-------- EXERCISE MATERIAL --------

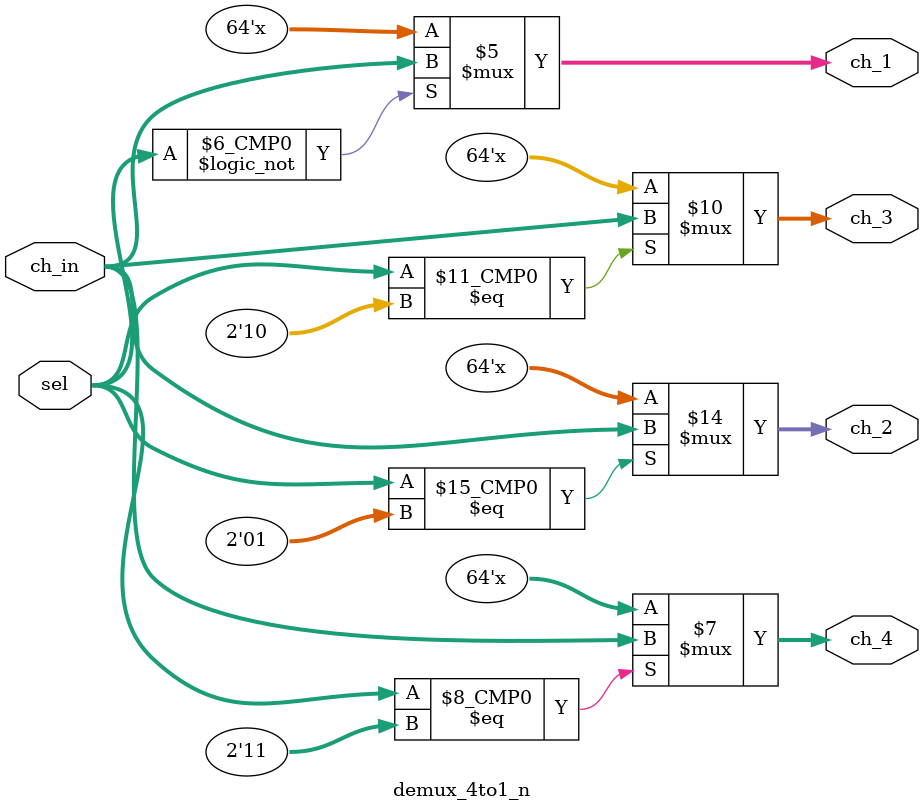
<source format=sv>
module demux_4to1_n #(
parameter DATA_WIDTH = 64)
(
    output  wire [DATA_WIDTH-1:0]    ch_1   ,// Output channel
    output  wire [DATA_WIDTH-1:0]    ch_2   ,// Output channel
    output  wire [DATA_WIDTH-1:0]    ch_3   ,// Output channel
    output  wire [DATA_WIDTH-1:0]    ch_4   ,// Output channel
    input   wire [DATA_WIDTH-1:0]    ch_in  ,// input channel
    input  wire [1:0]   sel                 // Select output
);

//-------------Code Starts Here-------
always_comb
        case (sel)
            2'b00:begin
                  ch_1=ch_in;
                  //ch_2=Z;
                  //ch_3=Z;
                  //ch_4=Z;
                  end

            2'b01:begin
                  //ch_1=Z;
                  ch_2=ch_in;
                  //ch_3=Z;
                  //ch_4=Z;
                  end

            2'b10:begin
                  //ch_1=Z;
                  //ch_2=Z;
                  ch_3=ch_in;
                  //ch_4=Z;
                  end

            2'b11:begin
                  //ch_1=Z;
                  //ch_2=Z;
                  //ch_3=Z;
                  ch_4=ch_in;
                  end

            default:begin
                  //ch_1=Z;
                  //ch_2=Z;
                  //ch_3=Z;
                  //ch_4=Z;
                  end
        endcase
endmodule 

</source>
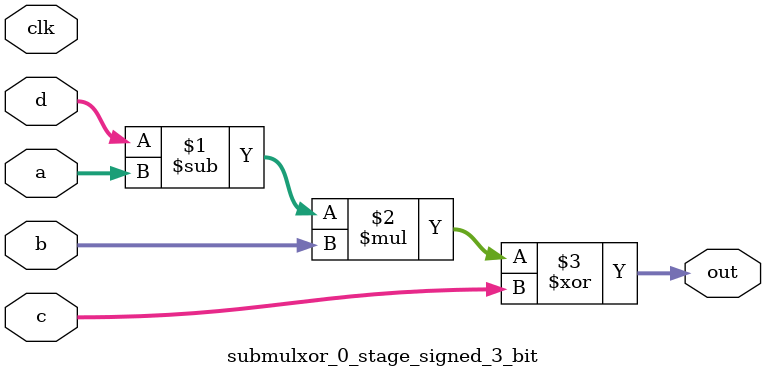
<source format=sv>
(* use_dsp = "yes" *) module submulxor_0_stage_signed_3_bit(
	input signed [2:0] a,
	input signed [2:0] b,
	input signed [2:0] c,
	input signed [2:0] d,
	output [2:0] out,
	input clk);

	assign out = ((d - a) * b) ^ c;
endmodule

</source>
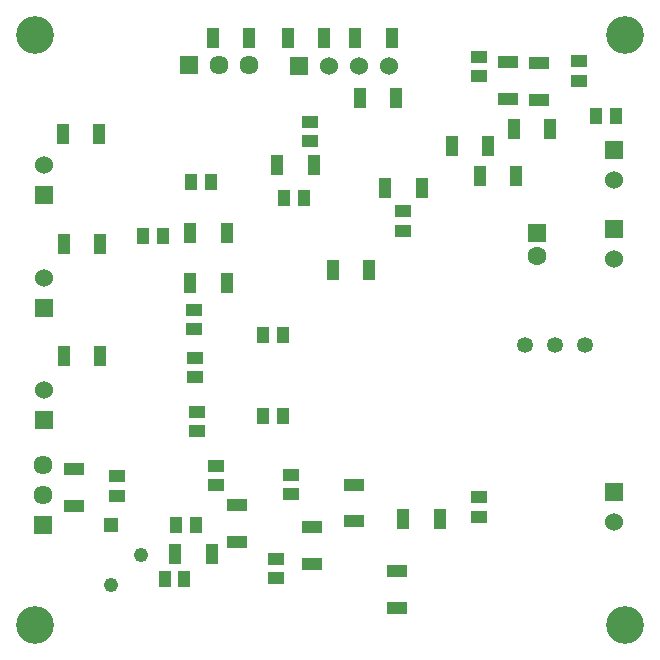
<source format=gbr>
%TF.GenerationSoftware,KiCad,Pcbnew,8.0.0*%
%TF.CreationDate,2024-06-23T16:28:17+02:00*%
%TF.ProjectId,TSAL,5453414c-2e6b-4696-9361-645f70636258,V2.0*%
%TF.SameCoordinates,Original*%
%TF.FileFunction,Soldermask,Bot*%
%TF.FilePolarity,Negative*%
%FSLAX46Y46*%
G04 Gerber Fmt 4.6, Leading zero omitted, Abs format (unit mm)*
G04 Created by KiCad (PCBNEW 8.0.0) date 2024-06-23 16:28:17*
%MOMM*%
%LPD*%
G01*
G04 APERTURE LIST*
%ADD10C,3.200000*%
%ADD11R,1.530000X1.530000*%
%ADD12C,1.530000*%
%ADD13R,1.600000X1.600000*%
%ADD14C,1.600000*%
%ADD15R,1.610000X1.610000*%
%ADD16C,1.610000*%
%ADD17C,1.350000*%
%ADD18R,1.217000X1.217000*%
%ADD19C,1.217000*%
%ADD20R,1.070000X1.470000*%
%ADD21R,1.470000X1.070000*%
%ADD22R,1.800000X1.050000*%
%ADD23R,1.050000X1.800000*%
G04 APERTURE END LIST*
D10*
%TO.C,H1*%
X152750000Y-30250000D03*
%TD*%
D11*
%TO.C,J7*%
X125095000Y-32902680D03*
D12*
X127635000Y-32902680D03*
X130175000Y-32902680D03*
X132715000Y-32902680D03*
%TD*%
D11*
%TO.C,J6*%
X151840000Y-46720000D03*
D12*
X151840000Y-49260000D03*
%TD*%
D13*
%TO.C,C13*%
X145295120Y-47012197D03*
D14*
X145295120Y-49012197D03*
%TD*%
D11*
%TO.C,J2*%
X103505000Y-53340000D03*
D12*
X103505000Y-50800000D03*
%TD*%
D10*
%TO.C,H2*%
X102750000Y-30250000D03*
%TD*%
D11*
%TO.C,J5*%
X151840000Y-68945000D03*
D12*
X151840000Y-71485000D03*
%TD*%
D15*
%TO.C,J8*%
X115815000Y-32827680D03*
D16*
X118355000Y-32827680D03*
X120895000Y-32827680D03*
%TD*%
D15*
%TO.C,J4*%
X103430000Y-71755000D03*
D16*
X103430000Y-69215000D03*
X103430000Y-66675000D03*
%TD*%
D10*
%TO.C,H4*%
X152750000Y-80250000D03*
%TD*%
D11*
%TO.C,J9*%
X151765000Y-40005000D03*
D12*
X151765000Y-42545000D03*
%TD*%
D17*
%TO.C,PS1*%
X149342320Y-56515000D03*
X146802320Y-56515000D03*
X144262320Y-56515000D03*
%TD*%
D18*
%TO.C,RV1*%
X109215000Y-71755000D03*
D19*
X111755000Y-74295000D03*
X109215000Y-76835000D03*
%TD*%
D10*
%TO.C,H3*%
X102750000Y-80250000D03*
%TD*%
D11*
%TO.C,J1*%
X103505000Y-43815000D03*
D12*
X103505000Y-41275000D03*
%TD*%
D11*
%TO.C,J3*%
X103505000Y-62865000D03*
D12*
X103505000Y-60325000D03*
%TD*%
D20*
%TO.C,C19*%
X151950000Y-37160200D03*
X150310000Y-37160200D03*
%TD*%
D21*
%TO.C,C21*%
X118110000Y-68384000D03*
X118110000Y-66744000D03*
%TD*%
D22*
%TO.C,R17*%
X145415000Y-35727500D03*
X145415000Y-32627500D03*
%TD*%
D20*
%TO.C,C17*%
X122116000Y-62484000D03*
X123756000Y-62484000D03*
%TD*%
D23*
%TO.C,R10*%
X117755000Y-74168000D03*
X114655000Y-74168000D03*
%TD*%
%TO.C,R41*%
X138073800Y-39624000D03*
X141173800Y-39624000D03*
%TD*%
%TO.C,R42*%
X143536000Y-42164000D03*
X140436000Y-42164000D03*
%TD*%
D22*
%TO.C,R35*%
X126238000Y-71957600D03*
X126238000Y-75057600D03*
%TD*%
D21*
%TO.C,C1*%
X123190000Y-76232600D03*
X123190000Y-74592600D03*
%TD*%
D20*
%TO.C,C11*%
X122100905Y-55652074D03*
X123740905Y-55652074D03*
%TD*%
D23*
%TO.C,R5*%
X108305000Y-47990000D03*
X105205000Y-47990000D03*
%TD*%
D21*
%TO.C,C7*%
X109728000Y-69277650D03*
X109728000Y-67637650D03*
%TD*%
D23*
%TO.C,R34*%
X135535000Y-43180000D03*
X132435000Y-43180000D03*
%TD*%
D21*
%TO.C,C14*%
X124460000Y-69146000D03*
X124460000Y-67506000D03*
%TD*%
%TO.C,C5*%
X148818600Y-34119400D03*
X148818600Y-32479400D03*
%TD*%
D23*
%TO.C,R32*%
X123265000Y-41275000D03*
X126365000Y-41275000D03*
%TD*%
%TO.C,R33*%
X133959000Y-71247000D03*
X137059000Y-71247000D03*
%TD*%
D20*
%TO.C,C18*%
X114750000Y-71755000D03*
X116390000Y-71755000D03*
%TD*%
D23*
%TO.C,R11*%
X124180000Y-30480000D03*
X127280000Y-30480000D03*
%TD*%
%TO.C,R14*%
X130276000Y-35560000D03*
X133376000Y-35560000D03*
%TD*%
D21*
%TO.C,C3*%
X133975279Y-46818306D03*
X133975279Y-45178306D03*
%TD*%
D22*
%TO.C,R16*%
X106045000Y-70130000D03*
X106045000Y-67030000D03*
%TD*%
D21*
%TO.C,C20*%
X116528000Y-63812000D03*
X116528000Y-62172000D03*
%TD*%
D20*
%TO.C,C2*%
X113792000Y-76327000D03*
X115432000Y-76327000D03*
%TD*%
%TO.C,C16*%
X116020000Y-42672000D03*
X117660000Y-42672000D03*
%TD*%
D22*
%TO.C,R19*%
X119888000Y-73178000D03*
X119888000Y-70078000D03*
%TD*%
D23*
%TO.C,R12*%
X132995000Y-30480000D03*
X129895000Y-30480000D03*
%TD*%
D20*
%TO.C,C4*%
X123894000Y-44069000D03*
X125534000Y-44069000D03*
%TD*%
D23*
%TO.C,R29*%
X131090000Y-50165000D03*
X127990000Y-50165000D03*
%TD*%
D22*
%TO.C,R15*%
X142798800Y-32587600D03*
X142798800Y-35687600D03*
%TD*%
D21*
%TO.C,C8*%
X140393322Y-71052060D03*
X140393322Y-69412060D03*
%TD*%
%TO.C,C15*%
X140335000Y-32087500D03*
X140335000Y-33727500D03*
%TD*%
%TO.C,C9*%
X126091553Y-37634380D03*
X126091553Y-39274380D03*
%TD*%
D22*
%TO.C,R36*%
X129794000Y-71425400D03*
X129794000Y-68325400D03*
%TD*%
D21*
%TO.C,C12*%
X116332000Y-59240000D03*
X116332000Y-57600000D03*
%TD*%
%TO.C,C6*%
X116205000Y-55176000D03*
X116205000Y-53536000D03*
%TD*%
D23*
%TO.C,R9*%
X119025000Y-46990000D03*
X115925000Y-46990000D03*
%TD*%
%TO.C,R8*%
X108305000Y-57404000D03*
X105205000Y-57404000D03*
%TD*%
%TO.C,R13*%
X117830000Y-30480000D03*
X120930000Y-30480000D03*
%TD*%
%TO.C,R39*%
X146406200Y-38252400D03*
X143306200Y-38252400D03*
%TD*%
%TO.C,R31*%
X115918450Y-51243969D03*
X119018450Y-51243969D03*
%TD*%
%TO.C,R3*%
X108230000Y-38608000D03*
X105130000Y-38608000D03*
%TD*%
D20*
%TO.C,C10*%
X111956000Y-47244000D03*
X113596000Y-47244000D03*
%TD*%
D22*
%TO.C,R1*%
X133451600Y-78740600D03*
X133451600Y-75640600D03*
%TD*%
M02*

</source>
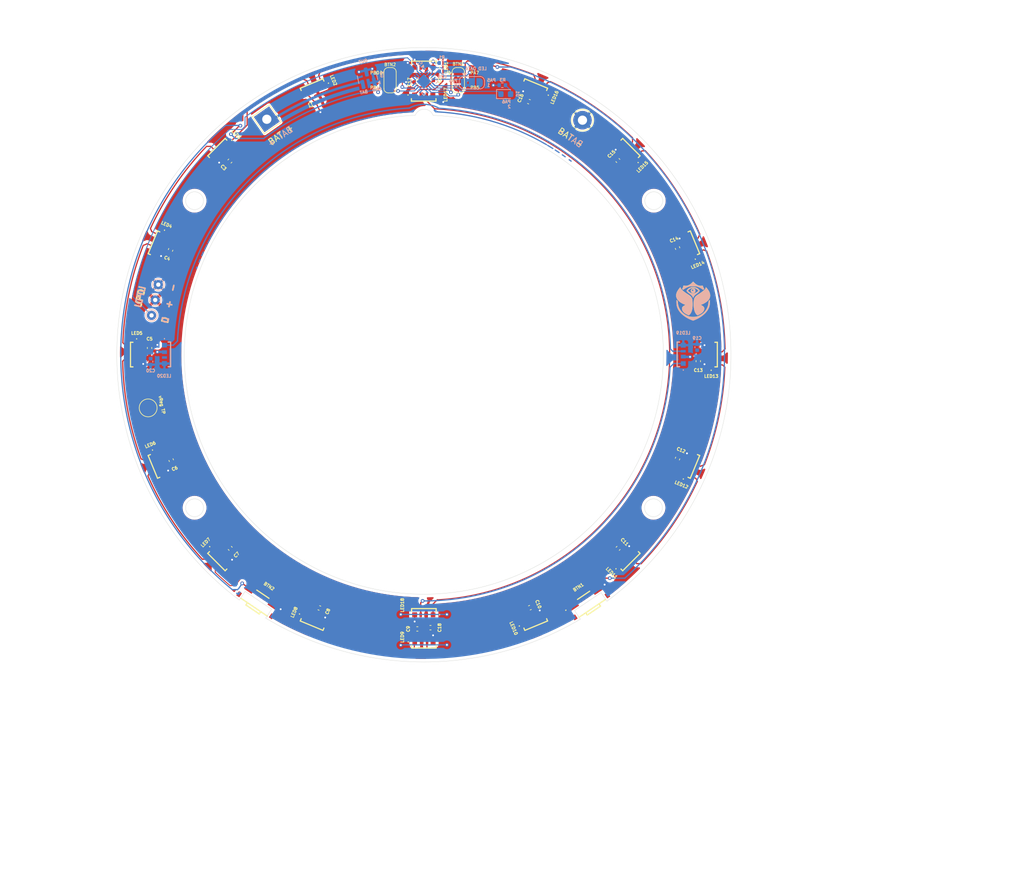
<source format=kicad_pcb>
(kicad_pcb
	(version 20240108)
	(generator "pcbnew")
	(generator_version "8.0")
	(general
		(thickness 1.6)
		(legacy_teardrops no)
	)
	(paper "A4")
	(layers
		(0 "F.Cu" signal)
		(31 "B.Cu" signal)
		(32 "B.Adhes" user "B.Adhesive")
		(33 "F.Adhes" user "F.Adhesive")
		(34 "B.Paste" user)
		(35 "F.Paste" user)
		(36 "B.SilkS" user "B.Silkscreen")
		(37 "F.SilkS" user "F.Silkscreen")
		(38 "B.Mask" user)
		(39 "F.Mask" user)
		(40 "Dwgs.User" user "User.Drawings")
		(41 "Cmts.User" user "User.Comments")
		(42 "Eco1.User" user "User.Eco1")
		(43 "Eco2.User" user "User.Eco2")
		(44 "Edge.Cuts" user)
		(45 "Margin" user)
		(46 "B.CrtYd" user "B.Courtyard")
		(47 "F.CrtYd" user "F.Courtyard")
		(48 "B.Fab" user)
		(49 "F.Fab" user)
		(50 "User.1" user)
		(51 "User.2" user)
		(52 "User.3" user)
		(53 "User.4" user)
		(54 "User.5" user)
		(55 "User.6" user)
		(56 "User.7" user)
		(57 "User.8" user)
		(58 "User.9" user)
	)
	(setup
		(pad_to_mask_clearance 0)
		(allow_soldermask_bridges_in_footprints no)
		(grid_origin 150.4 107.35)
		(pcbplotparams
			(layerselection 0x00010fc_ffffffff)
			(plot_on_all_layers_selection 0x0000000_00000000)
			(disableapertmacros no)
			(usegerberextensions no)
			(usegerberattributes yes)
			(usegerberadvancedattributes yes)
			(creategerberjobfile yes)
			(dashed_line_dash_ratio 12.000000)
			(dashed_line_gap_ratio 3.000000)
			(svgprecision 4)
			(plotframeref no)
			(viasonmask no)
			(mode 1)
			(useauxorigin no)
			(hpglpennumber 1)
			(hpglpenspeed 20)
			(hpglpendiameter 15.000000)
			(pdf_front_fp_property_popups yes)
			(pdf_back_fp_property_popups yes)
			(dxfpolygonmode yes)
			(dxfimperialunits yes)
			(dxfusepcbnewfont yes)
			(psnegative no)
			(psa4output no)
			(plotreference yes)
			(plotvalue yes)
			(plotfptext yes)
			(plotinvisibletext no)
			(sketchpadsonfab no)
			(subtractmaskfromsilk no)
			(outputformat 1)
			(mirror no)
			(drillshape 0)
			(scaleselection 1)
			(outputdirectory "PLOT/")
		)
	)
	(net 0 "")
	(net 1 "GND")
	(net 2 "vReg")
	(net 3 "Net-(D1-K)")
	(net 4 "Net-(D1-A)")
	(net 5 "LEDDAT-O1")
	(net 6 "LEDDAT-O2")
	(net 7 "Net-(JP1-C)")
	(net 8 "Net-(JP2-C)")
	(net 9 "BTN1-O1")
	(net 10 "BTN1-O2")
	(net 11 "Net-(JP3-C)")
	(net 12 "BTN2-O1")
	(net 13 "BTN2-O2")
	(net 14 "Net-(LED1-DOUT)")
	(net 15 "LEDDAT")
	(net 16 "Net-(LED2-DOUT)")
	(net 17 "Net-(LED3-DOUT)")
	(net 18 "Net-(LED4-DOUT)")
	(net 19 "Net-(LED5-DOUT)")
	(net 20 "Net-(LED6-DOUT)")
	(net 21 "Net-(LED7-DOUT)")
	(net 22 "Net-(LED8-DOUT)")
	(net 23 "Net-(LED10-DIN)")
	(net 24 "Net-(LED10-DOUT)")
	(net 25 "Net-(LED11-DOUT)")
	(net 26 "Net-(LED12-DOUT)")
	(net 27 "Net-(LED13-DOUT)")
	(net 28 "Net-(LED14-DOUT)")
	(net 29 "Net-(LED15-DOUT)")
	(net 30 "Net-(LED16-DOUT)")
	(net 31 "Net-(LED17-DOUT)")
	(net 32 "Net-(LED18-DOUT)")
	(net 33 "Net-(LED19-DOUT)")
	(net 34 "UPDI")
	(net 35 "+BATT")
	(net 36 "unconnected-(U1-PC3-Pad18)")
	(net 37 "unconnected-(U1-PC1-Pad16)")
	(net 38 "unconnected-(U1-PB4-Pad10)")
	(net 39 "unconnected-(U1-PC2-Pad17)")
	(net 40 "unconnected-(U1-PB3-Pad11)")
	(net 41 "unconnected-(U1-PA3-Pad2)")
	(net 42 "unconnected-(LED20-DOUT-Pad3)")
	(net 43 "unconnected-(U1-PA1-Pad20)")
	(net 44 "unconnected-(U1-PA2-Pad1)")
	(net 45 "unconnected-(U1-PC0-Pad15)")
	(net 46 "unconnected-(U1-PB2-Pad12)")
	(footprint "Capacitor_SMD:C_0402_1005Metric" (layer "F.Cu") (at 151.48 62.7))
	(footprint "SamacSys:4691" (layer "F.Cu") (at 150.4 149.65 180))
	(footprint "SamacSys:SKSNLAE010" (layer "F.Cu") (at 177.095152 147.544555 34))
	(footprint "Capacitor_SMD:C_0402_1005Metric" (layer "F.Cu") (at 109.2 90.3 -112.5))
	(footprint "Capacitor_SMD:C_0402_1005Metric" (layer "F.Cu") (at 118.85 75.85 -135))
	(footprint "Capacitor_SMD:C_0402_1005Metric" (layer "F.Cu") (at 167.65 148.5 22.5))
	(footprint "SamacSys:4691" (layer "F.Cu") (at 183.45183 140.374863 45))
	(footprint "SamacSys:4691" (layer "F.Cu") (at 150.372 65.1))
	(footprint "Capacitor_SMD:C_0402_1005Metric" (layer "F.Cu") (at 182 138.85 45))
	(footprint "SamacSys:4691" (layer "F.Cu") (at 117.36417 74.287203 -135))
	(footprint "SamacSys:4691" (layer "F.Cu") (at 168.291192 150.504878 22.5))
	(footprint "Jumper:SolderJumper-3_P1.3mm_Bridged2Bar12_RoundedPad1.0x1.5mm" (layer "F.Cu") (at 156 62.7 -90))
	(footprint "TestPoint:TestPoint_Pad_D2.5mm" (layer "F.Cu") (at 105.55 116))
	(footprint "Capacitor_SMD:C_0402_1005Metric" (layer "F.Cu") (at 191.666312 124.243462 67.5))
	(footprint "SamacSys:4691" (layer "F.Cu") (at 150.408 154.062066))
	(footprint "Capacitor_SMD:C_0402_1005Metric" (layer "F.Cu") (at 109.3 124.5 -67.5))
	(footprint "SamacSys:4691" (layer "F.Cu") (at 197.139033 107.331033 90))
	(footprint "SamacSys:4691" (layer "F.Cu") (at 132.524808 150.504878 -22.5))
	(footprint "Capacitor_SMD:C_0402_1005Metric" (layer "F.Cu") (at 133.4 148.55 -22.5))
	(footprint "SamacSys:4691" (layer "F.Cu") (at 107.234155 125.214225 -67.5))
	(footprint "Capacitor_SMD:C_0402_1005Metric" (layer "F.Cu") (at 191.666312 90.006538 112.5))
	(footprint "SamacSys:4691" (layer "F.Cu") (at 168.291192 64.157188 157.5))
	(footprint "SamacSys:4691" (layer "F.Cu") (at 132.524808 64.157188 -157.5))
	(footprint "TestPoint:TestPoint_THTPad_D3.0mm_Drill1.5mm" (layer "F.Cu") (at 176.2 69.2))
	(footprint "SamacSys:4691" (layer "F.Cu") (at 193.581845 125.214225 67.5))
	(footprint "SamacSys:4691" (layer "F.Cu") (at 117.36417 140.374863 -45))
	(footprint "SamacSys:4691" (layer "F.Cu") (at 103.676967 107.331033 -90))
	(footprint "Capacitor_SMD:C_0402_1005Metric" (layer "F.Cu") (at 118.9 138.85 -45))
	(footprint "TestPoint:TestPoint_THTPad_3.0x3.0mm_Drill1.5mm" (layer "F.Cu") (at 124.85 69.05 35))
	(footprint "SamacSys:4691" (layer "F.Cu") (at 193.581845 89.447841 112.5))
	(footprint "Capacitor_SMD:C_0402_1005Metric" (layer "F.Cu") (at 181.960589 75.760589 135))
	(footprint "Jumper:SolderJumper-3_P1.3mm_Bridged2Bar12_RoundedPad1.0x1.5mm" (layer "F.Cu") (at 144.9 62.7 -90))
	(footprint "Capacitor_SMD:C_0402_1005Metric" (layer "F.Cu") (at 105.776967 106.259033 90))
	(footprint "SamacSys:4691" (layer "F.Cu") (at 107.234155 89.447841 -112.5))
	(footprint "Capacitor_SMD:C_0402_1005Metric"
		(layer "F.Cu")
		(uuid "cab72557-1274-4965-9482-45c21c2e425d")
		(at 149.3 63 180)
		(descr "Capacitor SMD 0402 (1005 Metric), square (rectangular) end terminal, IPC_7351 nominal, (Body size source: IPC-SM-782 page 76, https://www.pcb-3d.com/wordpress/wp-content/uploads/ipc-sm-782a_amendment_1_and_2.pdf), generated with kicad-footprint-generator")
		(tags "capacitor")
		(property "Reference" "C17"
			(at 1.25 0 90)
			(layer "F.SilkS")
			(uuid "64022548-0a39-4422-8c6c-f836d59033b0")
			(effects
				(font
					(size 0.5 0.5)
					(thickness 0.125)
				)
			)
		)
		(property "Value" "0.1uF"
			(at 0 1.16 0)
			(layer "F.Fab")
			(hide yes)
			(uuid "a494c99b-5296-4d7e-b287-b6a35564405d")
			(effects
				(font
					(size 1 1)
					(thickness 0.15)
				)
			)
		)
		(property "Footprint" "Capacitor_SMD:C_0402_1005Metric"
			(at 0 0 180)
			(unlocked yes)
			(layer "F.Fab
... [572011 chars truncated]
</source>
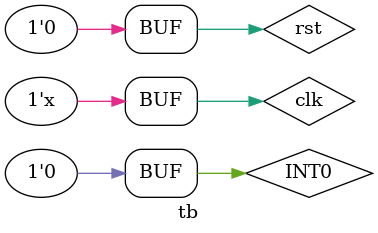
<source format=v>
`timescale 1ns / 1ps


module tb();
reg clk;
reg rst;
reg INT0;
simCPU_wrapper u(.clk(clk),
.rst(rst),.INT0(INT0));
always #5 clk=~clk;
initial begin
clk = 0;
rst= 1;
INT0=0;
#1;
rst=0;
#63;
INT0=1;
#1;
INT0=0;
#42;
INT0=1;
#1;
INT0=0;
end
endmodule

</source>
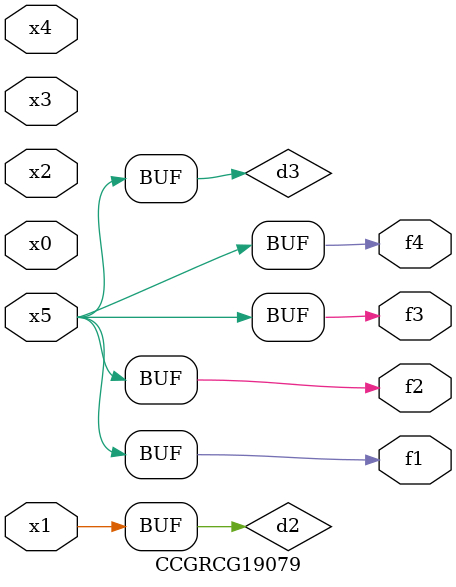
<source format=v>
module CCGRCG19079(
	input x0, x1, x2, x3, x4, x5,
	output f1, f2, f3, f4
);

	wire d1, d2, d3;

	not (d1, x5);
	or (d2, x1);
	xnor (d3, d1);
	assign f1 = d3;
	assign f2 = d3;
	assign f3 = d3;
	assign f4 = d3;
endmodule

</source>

--------

WHAT THE EXERCISE ASKS: For this exercise, gather every line of the data that contains the word "assign".

TASK OUTPUT:
	assign out = ((d - a) * b) ^ c;
	assign f1 = d3;
	assign f2 = d3;
	assign f3 = d3;
	assign f4 = d3;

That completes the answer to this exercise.